Rocking the boat, in order to rock - or why I keep annoying the teleprompter people
Each of the times, I realized I was annoying the heck out of the person turning the script because I consistently was saying things not in the teleprompter script - sometimes changing phrasing and adding a few words; or even worse changing around the order of sentences. I did this every single time too - so on multiple takes or different rehearsals for a talk - I did something different each time. Also - I'm awful at rehearsals, but that's a different story. :-)
In general, I know I do this for most of the talks I give (most are without teleprompters!) - I know the points I want to hit, but generally make them in different ways; very often I've made up talking points right on the spot. It generally works out well. At worst, it comes off a little raw. Most recently for subject for a talk at Pubcon for subject matter I knew well, I decided to keep the same slides but changed literally everything I thought I'd say 30 mins before that talk was about to start.

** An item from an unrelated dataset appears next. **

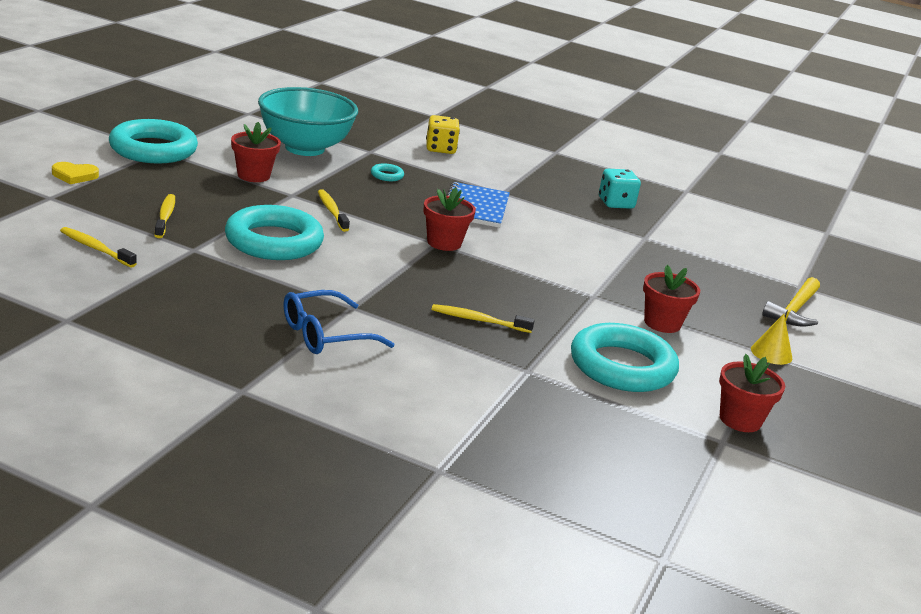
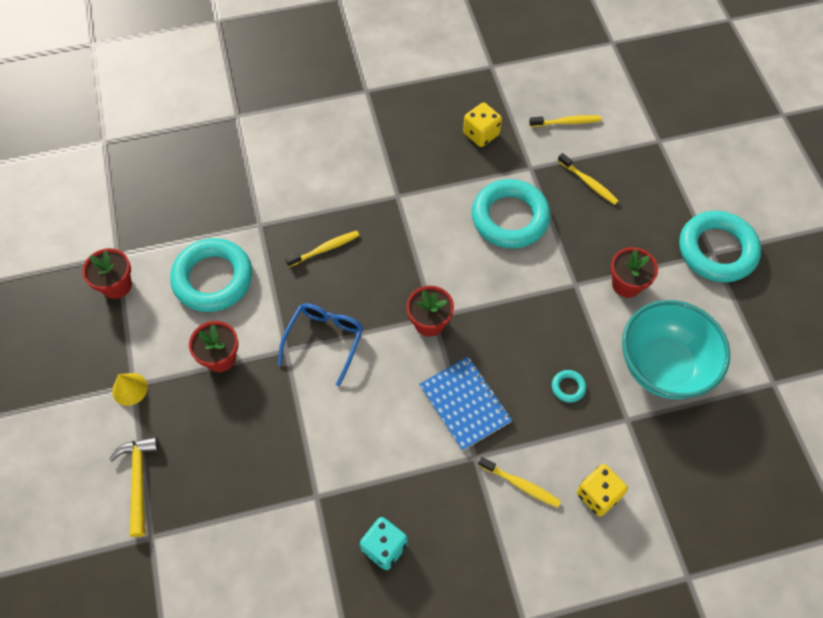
camera: 145 degrees right, 35 degrees up
(74, 175) = (690, 173): yellow heart -> none
(190, 290) = (481, 134): none -> yellow dice
(325, 335) = (381, 160): blue glasses -> blue glasses (325, 340)
(332, 211) = (530, 289): yellow toothbrush -> yellow toothbrush (520, 484)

I'd decided that I was doing this because it made me appear more spontaneous. I hate watching speakers that seem super-scripted. I can't help feeling that sticking to a script makes you come across as stiff, and not genuine - even if you are. I figured a free-flowing, less formal style just suits my personality better.
But as always, Hidden Brain taught me something new - that there might be more behind this.
The episode (#53: Embrace the Chaos) basically talks about why many people have done their most amazing work when they were off-balance. My favorite example was the jazz pianist whose most sublime recording was when he was playing a piano that was too small and had a whole bunch of other problems with it.
In addition to the improvisation which may force exploring new directions, the argument was basically that the additional tension forced great attention which allowed people to perform at an enhanced level.
A few years ago, I started saying before talkswhere time bounds were less of an issue, "Please interrupt me and ask questions. I find talks go better that way." I'd found that for some reason that was always true.
I now realize why - the interruptions both
- kept me on my feet and more alert through the talk
- forced me to think fresh each time - making me better not just then, but for the future.